Diageo chief and ASA slam alcohol misuse proposals
Source:Marketingweek
8 January 2010

Diageo has hit back at the proposals in today’s Health Select Committee report that posits greater restrictions on alcohol pricing and promotion
Simon Litherland, managing director of Diageo GB, owner of brands such as Smirnoff and Guinness, says: “We recognise that alcohol misuse is a matter of serious concern for us all, but we are extremely disappointed by the committee’s divisive approach. This report represents yet another attempt by aggressive sections of the health lobby to hijack alcohol policy-making. It seeks to marginalise the role of industry in helping to tackle the problem of alcohol misuse.

He adds that many of the population wide measures proposed by the Committee today (8 January) would punish responsible drinkers but do nothing to address the minority of problem drinkers.
“Over a third of alcohol is consumed by less than a tenth of the population, which clearly suggests that targeted interventions would be much more effective and appropriate.”

He says that proposals for minimum pricing, at 50p per unit and duty increases are based on the false notion that higher prices will reduce excessive consumption amongst those groups most at risk but there is little evidence to support this and the Committee itself was divided on the efficacy of this approach.

Litherland is also disturbed by the “disproportionate focus” on spirits and points out that the Committee’s recommendations on duty, were they to be adopted, could potentially double the price of a bottle Bell’s, the UK’s favourite Scotch whisky, to around £23.

“The draconian proposals on alcohol advertising and sponsorship lack a credible evidence base. They amount to an effective ban, which would have serious repercussions for the sports concerned, the media and advertising industries.

“Fundamentally, we believe that the committee has missed an opportunity to identify policies that will really make a difference. They have recommended blunt top down legislative solutions, which overlook the proven effectiveness of a partnership approach across a wide range of stakeholders, including industry.”

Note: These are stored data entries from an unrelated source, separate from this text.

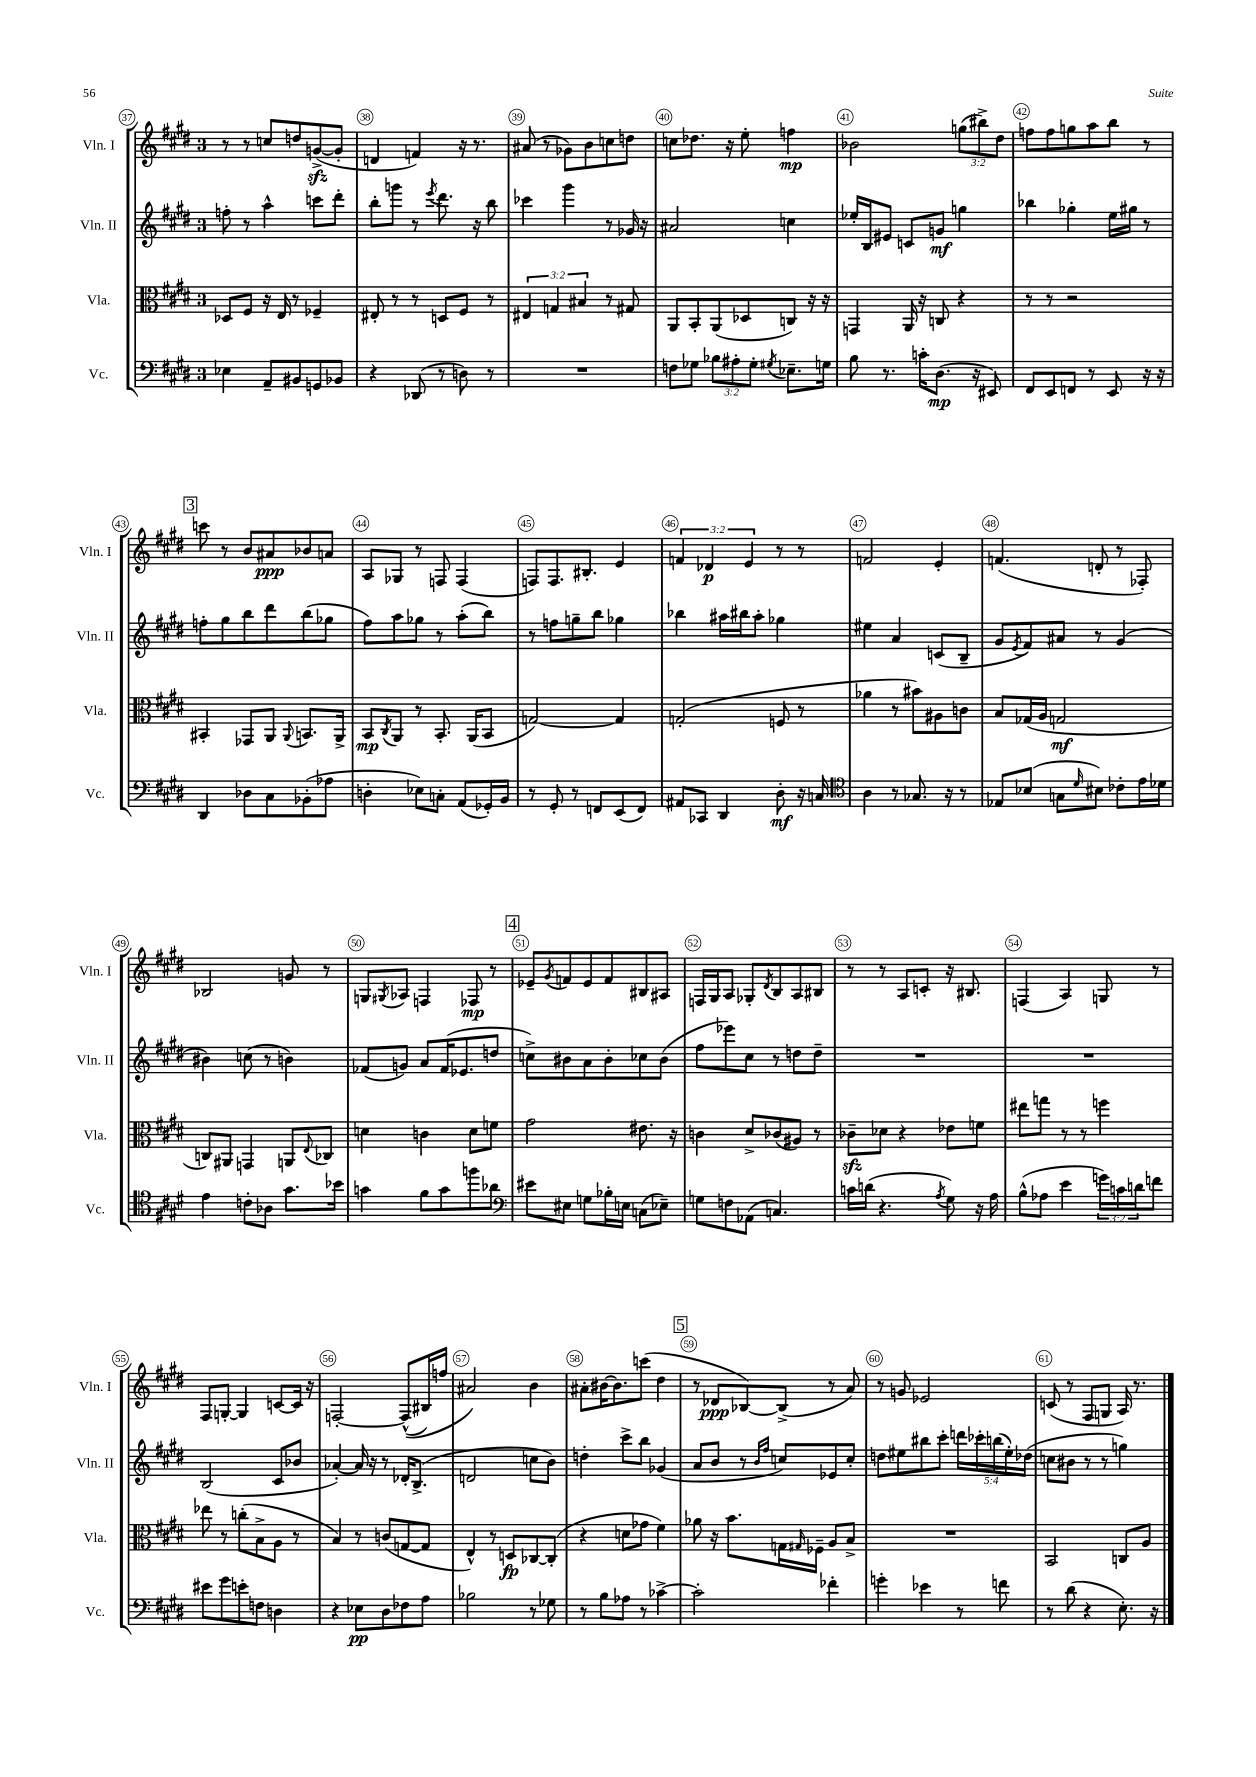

**kern	**kern	**kern	**kern
*staff4	*staff3	*staff2	*staff1
*clefF4	*clefC3	*clefG2	*clefG2
*k[f#c#g#d#]	*k[f#c#g#d#]	*k[f#c#g#d#]	*k[f#c#g#d#]
*M3/4	*M3/4	*M3/4	*M3/4
4E-\	8D-/L	8ff'\	8r
.	8F#/J	8r	8r
8AA~/L	16r	4aa^^\	8cc/L
.	16E/	.	.
8BB#/	8r	.	8dd/
8GG/	4F-~/	8ccc\L	([8g^/
8BB-/J	.	8ddd#'\J	8g'/]J
=	=	=	=
4r	8E#'/	8bb'\L	4d/
.	8r	8ggg\J	.
(8DD-/	8r	8r	4f/)
.	.	8qeee/	.
8r	8D/L	8.ddd#\	.
8D\)	8F#/J	.	16r
.	.	16r	8.r
8r	8r	8bb\	.
=	=	=	=
2.r	6E#/	4ccc-\	(8a#/
.	.	.	8r
.	6G/	.	.
.	.	4ggg#\	8g-\L)
.	6B#/	.	.
.	.	.	8b\
.	8r	8r	8cc\
.	8G#/	16g-/	8dd\J
.	.	16r	.
=	=	=	=
8F\L	8AA/L	2a#/	8cc\L
8G-\J	8BB'/	.	8.dd-\J
12B-\L	(8AA/	.	.
.	.	.	16r
12A#'\	.	.	.
.	8D-/	.	8ee'\
12G-'\J	.	.	.
8qG#/	.	.	.
8.E-~\L	8C/J)	4cc\	4ff\
.	16r	.	.
16G\Jk	16r	.	.
=	=	=	=
8B\	4GG/	16ee-'/LL	2b-\
.	.	16B/J	.
8.r	.	8e#/J	.
.	16AA/	8c/L	.
16c'\LK	16r	.	.
(8.D#\J	8C/	8g/J	.
.	4r	4gg\	(12gg\L
16r	.	.	.
.	.	.	12bb#^\)
8EE#/)	.	.	.
.	.	.	12dd#\J
=	=	=	=
8FF#/L	8r	4bb-\	8ff\L
8EE/	8r	.	8ff\
8FF/J	2r	4gg-'\	8gg\
8r	.	.	8aa\
8EE/	.	16ee\LL	8bb\J
.	.	16gg#\JJ	.
16r	.	8r	8r
16r	.	.	.
=	=	=	=
4DD#/	4BB#'/	8ff'\L	8ccc\
.	.	8gg#\	8r
8D-\L	8GG-/L	8bb\	8b/L
8C#\	8AA/J	8ddd#\	8a#/
.	8qqAA/	.	.
(8BB-'\	8.BB/L	(8bb\	8b-/
8A-\J	.	8gg-\J	8a/J
.	16AA^/Jk	.	.
=	=	=	=
4D'\	8BB/L	8ff#\L)	8A/L
.	8qC#/	.	.
.	8AA/J	8aa\	8G-/J
8E-\L)	8r	8gg-\J	8r
8C'\J	8.BB'/	8r	8F/
(8AA/L	.	(8aa'\L	(4F/
.	(16AA/LK	.	.
16GG-'/L)	8BB/J	8bb\J)	.
16BB/JJ	.	.	.
=	=	=	=
8r	[2G/)	8r	8F/L)
8GG#'/	.	8ff\L	8.F/
8r	.	8gg~\	.
.	.	.	8.B#'/J
8FF/L	.	8bb\J	.
(8EE/	4G/]	4gg-\	4e/
8FF/J)	.	.	.
=	=	=	=
8AA#/L	(2G'/	4bb-\	6f/
8CC-/J	.	.	.
.	.	.	6d-/
4DD#/	.	16aa#\LL	.
.	.	16bb#\J	.
.	.	.	6e/
.	.	8aa#'\J	.
8D#'\	8F/	4gg-\	8r
16r	8r	.	8r
16C/	.	.	.
=	=	=	=
*clefC4	*	*	*
4A\	4a-\	4ee#\	2f/
8r	8r	4a/	.
8.G-/	8b#\L)	.	.
.	8A#\	(8c/L	4e'/
16r	.	.	.
8r	8c\J	8B~/J	.
=	=	=	=
8E-/L	8B/L	8g#/L	(4.f/
.	.	8qe/	.
(8B-/J	(16G-/L	8f#/)	.
.	16A/JJ	.	.
8G\L	2G/	8a#/J	.
16qqd#/	.	.	.
8B#\J)	.	8r	8d'/
8c-'\L	.	(4g#/	8r
16e\L	.	.	8F-'/)
16d-\JJ	.	.	.
=	=	=	=
4e\	8C/L)	4b#\)	2B-/
.	8AA#/J	.	.
8c'\L	4GG/	(8cc\	.
8A-\J	.	8r	.
8.g#\L	8AA/L	4b\)	8g/
.	8qqE/	.	.
.	8C-/J	.	8r
16b-\Jk	.	.	.
=	=	=	=
4g\	4d\	(8f-/L	8G/L
.	.	.	8qG#/
.	.	8g/J)	8A-/J
8f#\L	4c\	8a/L	4F/
8g\	.	(16f-/K	.
.	.	8.e-/	.
8ff\	8d\L	.	8F-/
8a-\J	8f\J	8dd/J	8r
=	=	=	=
*clefF4	*	*	*
8e#\L	2g#\	8cc^\L)	8e-~/L
.	.	.	8qg#/
8E#\J	.	8b#\	8f/
8G\L	.	8a\	8e-/
16B-'\L	.	8b#'\	8f/
16E\JJ	.	.	.
(8C\L	8.e#\	8cc-\	8B#/
8E-~\J)	.	(8b#\J	8A#/J
.	16r	.	.
=	=	=	=
8G\L	4c\	8ff#\L	16F/LL
.	.	.	16G#/J
8F\	.	8eee-\)	8A/J
(8AA-\J	8d#^/L	8cc#\J	8G-'/L
.	.	.	8qd#/
4.C/)	(8c-/	8r	8B/
.	8A#/J)	8dd\L	8A/
.	8r	8dd~\J	8B#/J
=	=	=	=
16c\LL	8c-~\L	2.r	8r
(16d\JJ	.	.	.
4.r	8d-\J	.	8r
.	4r	.	8A/L
.	.	.	8c'/J
8qA/	.	.	.
8G#\)	8e-\L	.	16r
.	.	.	8.B#/
16r	8f\J	.	.
16A\	.	.	.
=	=	=	=
(8B^^\L	8ee#\L	2.r	(4F/
8A-\J	8gg\J	.	.
4e\	8r	.	4A/)
.	8r	.	.
24g\LL)	4ff\	.	8G/
24c\	.	.	.
24d\J	.	.	.
8f\J	.	.	8r
=	=	=	=
8e#\L	8ee-\	(2B/	8F#/L
8g#\	8r	.	[8G'/J
8e'\	(8cc'\L	.	4G/]
8F\J	8B^\	.	.
4D\	8A\J	8c#/L	[8c/L
.	8r	8b-/J	16c/]Jk
.	.	.	16r
=	=	=	=
4r	4B/)	[4a-'/)	[2F'/
8E-\L	8r	16a-/]	.
.	.	16r	.
8D#\	(8c/L	8r	.
8F-\	[8G/	16d-'/LK	&((8F^^/]L
.	.	(8.B^/J	.
8A\J	8G/]J	.	16B#/L)
.	.	.	16ff/JJ
=	=	=	=
2B-\	4E^^/)	2d/	2a#/&)
.	8r	.	.
.	8D/L	.	.
8r	[8C-/	8cc\L	4b\
8G-\	(8C-'/]J	8b\J)	.
=	=	=	=
8r	4r	4dd'\	8a#'\L
8B\L	.	.	[16b#\K
.	.	.	8.b#\]
8A-\J	8d\L	8ccc#^\L	.
8r	8g-\J	8bb\J	(8ccc\J
[4c-^\	4f#\)	(4g-/	4dd#\
=	=	=	=
2c-'\]	8a-\	8a/L	8r
.	16r	8b/J	8d-/L
.	8.b\L	.	.
.	.	8r	[8B-/)
.	.	16qqb/LL	.
.	.	16qqff#/JJ	.
.	16G\L	8cc/L)	(8B-^/]J
.	16qqG#/	.	.
.	16F-~\JJ	.	.
4f-'\	8A/L	8e-/	8r
.	8B^/J	8cc'/J	8a/)
=	=	=	=
4g'\	2.r	8dd\L	8r
.	.	8ee#\	8g/
4e-\	.	8bb#\	2e-/
.	.	8ccc#'\J	.
8r	.	20ddd\LL	.
.	.	20ccc-'\	.
.	.	(20bb\	.
8f\	.	.	.
.	.	20ee#'\)	.
.	.	(20dd-\JJ	.
=	=	=	=
8r	2BB/	8cc\L	(8c/
(8d#\	.	8b#\J	8r
4r	.	8r	8F#/L
.	.	8r	8G/J
8.E'\)	8C/L	4gg\)	16A/)
.	.	.	8.r
.	8A/J	.	.
16r	.	.	.
==	==	==	==
*-	*-	*-	*-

The drinks industry is working alongside The Drinkaware Trust on a £100 million five-year Campaign for Smarter Drinking initiative , which aims to change the current drinking culture in the UK.
Other bodies supportive of self-regulation in the marketing and promotion of alcohol have spoken out. The Advertising Standards Authority, which regulates all non-broadcast advertising says: “As a regulator the ASA is independent of both Government and industry… the UK’s advertising regulatory regime for alcohol is one of the strictest in the world. The ASA regularly upholds complaints against major companies, demonstrating that the mandatory Codes are strictly applied.
“It is difficult to see what the benefits of a fragmented regulatory system might be - the regulatory system for advertising is already quick and effective in responding to public concerns and having problem ads withdrawn.”

Paul Sullivan, marketing director at brewery Wadworth, says: “Alcohol is a cultural issue and needs to be addressed as such over a period of time. The management of the few who drink to excess and are responsible for anti social behaviour will not be through reduction in music sponsorship or public health adverts or back label messages, but grass roots education and sensible implementation of the licensing laws already in place. Clearly alcohol is the new tobacco and today’s research will be yesterday’s hokum.

“Marketing needs to be sensible in the way it portrays alcohol especially if we want our drinkers to treat our product sensibly. If the reality is that brands are truly the domain of the consumer rather than the marketer which is my understanding then the solution to the alcohol issue is the re-education of the consumer from an early age. Over control will lead to increased desire by the parties that aren’t supposed to have it and small clubs, teams, festivals and communities that operate at the bottom end of the marketing spectrum will suffer.”